▸ **WHAT YOU NEED TO DO**
Using the data below, copy out all lines with the word "tondeuse".

▸ **RECORDS FOR THE TASK**
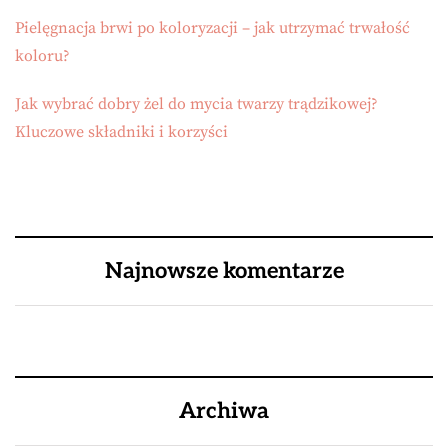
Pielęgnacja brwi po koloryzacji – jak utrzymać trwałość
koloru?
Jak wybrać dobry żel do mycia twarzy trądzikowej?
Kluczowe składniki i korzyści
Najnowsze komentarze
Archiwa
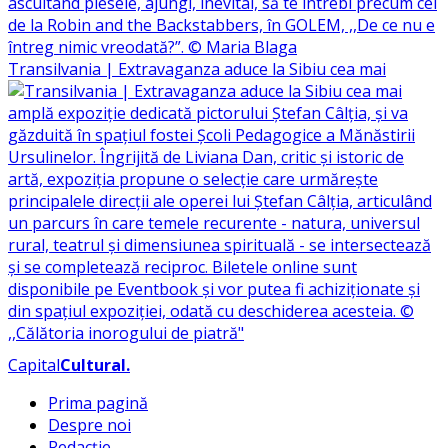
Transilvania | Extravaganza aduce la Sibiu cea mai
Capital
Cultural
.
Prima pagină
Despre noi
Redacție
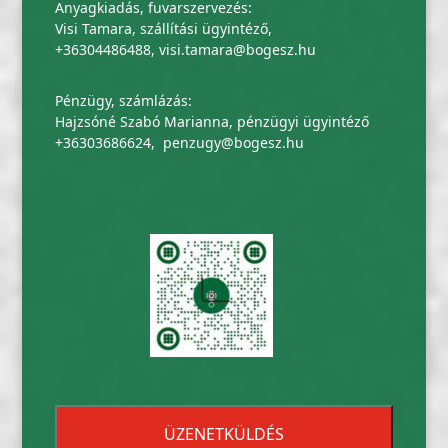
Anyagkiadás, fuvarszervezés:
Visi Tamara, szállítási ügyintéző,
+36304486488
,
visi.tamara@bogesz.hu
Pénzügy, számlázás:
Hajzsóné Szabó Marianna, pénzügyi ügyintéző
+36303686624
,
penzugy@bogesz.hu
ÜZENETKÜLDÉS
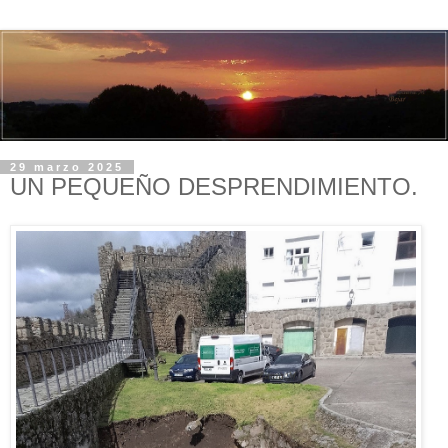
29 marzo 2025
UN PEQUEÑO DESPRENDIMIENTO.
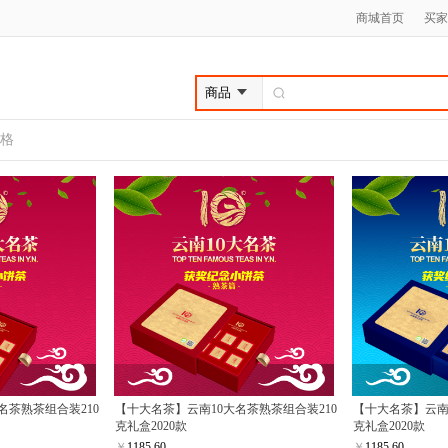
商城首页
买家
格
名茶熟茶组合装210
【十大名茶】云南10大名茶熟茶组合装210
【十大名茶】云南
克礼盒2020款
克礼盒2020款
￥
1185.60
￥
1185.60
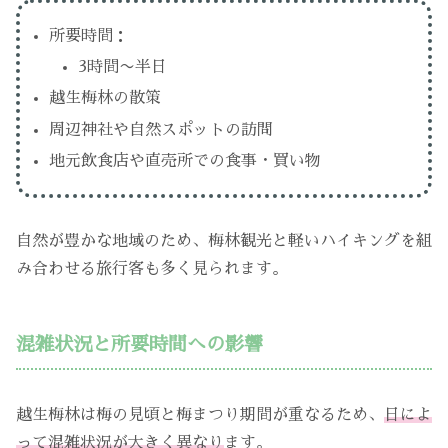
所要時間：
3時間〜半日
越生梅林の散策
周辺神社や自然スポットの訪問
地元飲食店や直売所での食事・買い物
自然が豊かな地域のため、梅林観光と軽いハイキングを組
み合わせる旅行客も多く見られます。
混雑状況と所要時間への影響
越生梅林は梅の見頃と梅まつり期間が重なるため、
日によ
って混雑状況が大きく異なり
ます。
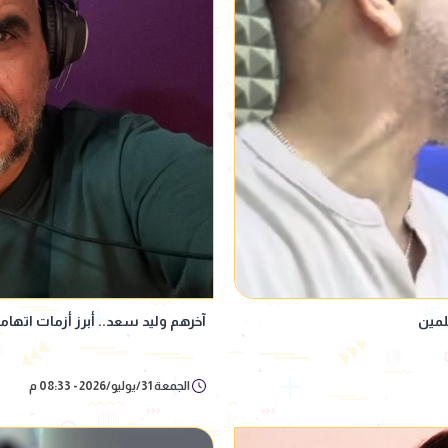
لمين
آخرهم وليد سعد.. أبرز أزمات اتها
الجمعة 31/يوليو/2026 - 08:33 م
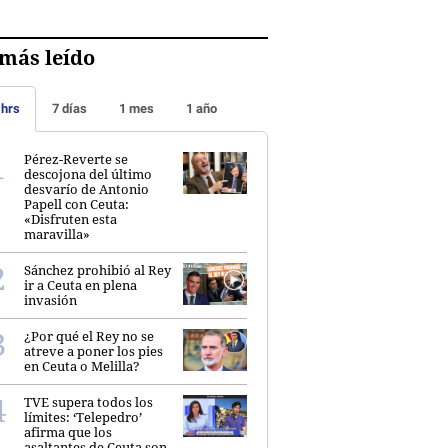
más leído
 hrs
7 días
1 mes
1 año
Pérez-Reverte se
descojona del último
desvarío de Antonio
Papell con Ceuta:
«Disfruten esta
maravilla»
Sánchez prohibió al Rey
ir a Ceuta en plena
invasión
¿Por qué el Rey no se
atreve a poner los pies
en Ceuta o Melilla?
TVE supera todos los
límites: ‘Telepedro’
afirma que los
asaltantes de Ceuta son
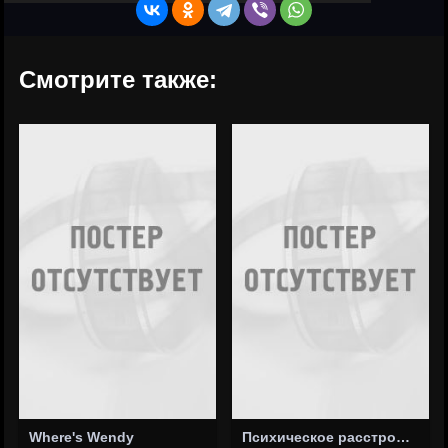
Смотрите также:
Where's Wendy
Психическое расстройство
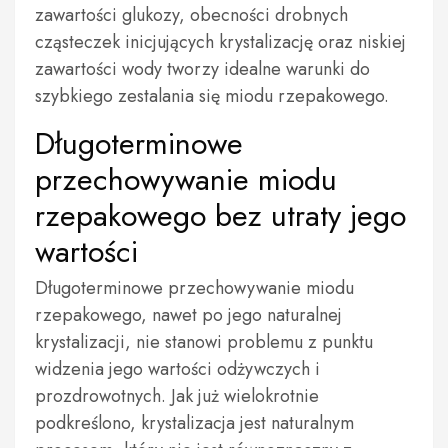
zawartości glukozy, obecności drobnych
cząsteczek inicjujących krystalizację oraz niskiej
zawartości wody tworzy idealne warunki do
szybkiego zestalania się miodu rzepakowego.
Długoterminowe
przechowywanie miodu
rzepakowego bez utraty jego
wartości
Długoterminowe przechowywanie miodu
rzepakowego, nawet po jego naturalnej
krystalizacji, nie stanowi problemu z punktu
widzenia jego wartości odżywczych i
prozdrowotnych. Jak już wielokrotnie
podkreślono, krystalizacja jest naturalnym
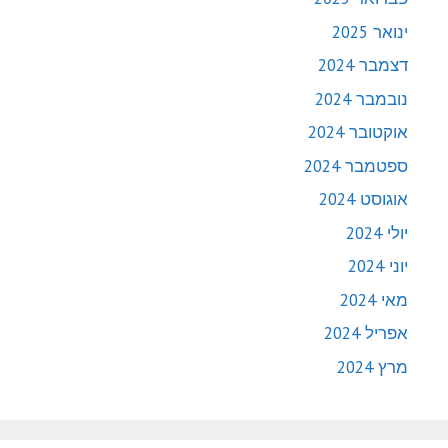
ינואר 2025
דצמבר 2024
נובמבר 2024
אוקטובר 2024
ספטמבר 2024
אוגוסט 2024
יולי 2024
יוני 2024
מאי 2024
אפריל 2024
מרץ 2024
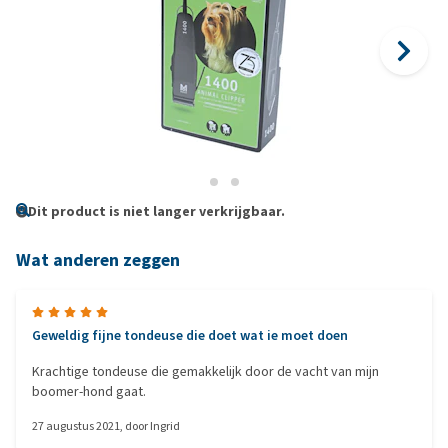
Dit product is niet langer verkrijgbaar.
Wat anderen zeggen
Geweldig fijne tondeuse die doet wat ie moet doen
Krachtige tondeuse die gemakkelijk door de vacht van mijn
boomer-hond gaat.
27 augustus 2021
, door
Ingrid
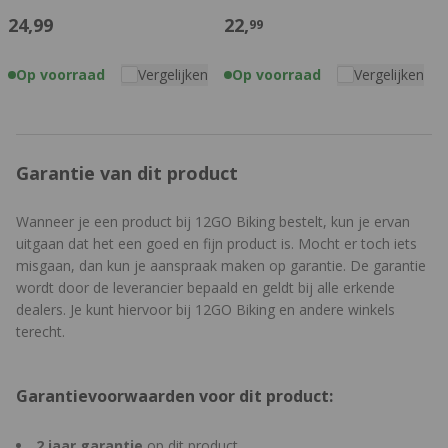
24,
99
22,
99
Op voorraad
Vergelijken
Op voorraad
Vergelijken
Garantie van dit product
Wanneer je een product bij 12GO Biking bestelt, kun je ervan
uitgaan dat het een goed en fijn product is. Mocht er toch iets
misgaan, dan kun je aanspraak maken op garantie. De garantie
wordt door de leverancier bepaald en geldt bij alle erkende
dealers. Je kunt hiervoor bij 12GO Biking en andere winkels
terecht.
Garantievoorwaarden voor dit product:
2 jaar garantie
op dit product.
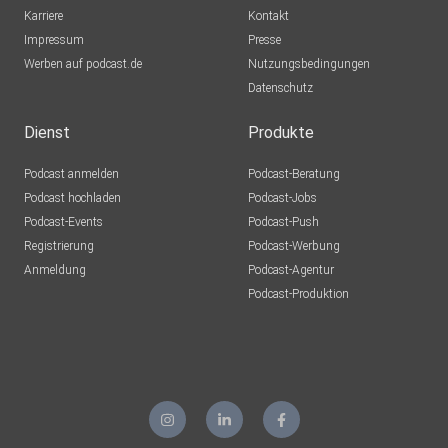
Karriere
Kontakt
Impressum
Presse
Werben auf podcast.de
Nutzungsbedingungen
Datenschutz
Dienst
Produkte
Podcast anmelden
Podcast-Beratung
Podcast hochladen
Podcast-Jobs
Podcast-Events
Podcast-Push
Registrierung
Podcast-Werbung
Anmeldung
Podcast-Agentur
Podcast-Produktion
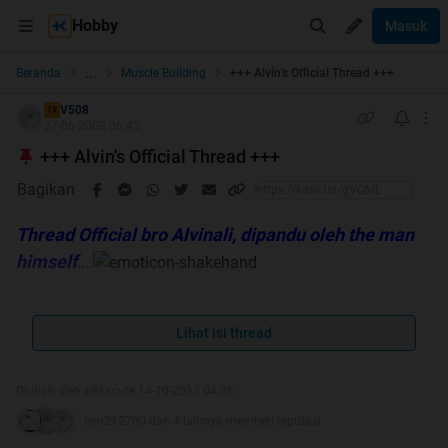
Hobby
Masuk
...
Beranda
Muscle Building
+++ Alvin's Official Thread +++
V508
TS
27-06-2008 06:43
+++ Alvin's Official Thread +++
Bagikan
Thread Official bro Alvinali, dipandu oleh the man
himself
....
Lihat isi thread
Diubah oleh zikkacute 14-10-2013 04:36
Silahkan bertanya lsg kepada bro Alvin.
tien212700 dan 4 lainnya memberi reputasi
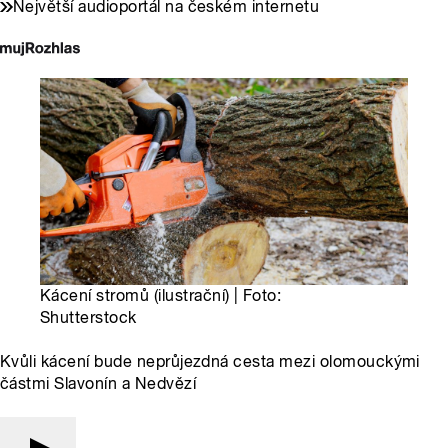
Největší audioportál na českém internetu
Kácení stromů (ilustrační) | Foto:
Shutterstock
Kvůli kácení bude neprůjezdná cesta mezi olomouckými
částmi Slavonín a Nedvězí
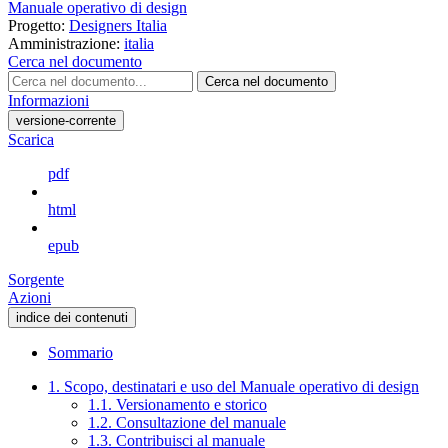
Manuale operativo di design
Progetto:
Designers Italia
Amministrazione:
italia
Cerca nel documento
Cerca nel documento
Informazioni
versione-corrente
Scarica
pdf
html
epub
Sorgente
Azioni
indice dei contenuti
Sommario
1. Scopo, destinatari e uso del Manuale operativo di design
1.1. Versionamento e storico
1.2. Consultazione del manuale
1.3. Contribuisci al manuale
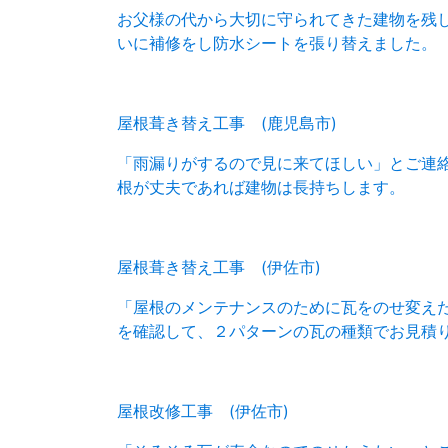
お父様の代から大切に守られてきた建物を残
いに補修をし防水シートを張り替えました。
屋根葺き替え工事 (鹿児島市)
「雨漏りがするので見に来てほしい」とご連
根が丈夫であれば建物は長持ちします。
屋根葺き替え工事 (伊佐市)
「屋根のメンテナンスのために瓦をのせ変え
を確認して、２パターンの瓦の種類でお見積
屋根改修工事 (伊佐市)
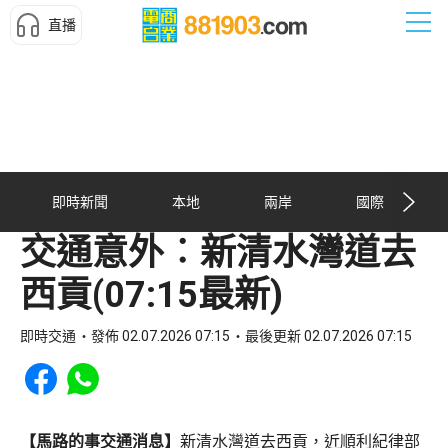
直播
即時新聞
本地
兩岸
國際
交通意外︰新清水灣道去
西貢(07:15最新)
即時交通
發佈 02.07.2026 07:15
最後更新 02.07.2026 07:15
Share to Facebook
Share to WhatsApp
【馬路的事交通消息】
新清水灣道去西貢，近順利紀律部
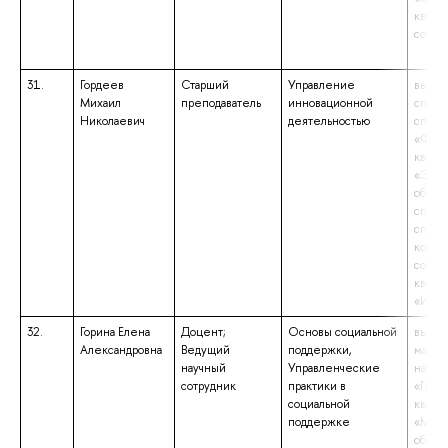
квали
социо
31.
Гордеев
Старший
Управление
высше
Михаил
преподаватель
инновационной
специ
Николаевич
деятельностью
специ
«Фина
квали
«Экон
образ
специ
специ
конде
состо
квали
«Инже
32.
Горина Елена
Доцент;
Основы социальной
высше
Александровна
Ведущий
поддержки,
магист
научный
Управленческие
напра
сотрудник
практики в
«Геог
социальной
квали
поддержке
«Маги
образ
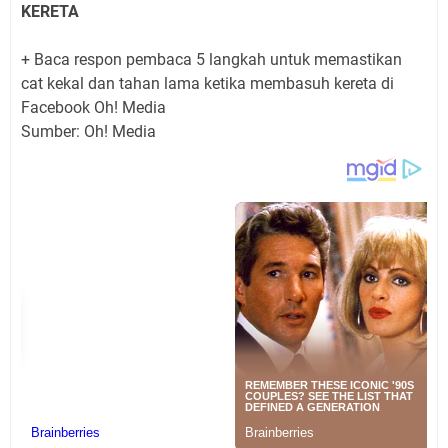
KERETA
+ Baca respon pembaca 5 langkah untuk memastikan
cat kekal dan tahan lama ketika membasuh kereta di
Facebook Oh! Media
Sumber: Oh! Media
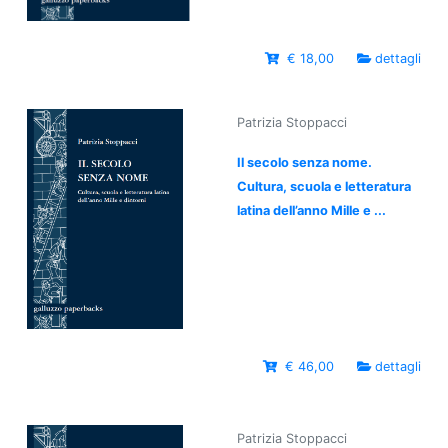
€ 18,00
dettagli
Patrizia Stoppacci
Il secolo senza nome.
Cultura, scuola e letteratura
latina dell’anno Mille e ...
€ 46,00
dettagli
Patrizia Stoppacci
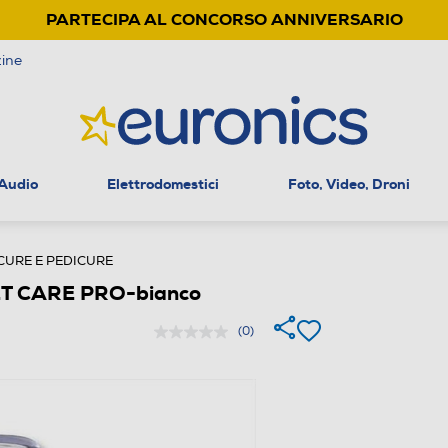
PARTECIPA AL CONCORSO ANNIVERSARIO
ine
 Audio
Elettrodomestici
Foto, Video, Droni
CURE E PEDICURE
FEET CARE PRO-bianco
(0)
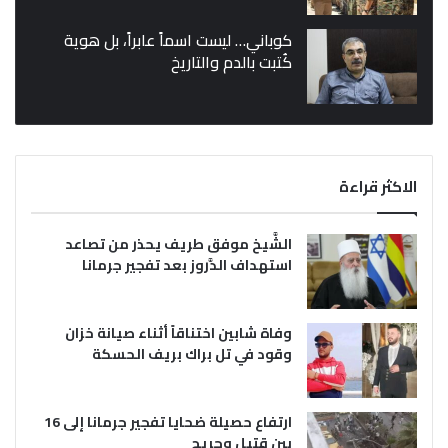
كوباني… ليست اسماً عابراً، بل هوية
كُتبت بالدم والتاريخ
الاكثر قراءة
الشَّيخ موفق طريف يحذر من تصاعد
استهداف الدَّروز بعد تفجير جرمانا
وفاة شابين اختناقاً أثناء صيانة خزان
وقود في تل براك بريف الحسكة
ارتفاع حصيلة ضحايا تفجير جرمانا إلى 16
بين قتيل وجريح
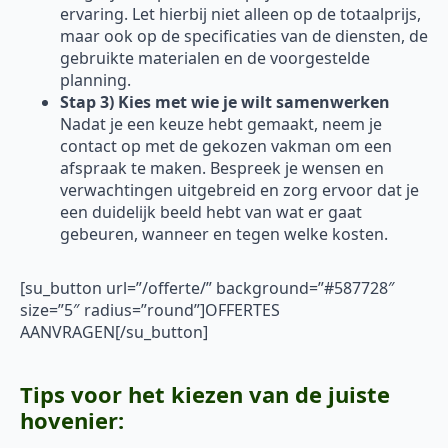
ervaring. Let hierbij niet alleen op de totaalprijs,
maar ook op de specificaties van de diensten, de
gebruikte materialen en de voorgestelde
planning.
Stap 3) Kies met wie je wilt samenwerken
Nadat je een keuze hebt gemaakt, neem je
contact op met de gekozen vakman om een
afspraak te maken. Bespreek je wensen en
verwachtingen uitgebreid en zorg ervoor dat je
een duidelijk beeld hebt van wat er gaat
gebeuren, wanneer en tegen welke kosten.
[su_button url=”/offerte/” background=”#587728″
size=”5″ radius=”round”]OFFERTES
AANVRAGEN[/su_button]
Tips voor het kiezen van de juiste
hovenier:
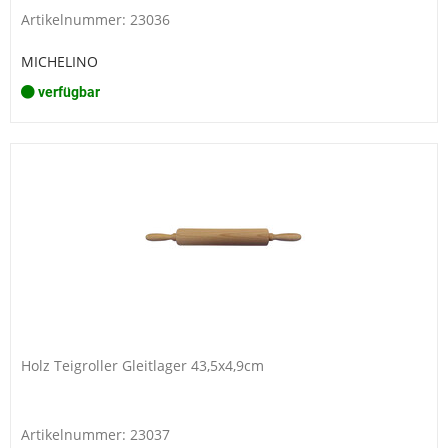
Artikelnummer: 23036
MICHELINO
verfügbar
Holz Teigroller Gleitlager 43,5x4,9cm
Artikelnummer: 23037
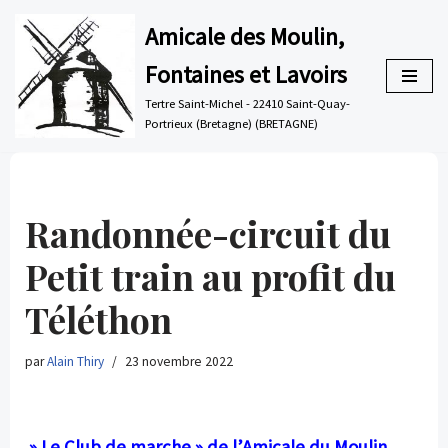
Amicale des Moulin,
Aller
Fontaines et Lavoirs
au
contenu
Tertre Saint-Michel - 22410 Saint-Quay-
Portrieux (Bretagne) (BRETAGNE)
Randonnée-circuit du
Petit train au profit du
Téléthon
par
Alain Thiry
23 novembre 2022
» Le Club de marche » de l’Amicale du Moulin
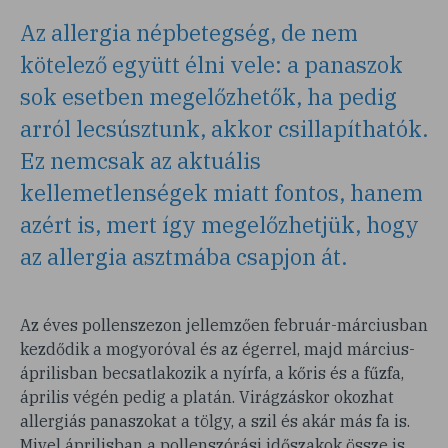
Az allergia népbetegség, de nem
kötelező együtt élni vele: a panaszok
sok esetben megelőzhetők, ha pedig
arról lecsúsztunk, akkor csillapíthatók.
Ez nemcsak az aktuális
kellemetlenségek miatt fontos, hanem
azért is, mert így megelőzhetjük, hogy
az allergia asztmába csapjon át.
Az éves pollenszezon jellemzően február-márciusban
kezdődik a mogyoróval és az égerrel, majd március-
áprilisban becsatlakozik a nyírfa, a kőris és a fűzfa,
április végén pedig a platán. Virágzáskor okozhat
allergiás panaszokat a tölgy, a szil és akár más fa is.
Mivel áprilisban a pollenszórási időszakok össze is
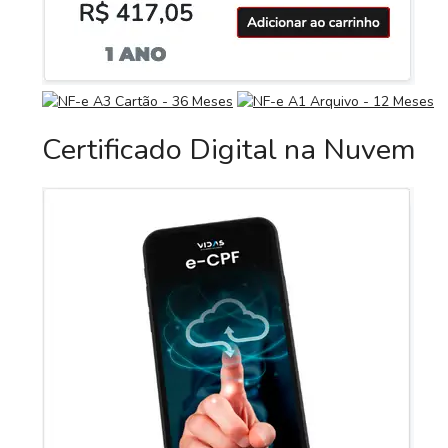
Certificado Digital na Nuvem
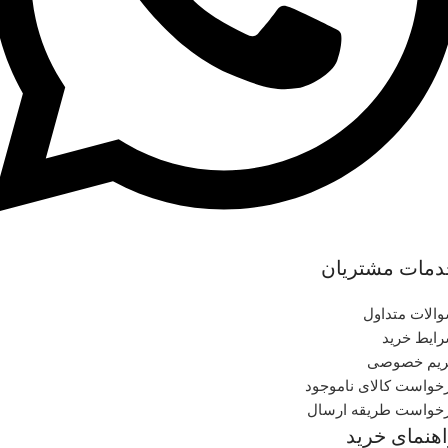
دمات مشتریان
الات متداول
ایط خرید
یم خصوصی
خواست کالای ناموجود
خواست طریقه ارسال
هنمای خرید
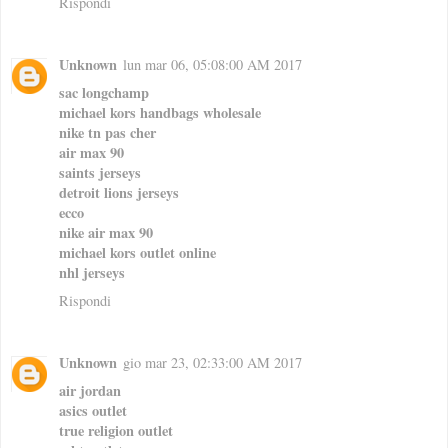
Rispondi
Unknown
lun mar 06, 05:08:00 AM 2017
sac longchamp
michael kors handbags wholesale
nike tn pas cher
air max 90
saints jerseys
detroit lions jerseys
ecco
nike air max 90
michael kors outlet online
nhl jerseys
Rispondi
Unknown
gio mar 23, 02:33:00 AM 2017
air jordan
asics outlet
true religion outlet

▸ **WRITTEN SOLUTION**
Geweldig fijne tondeuse die doet wat ie moet doen
Krachtige tondeuse die gemakkelijk door de vacht van mijn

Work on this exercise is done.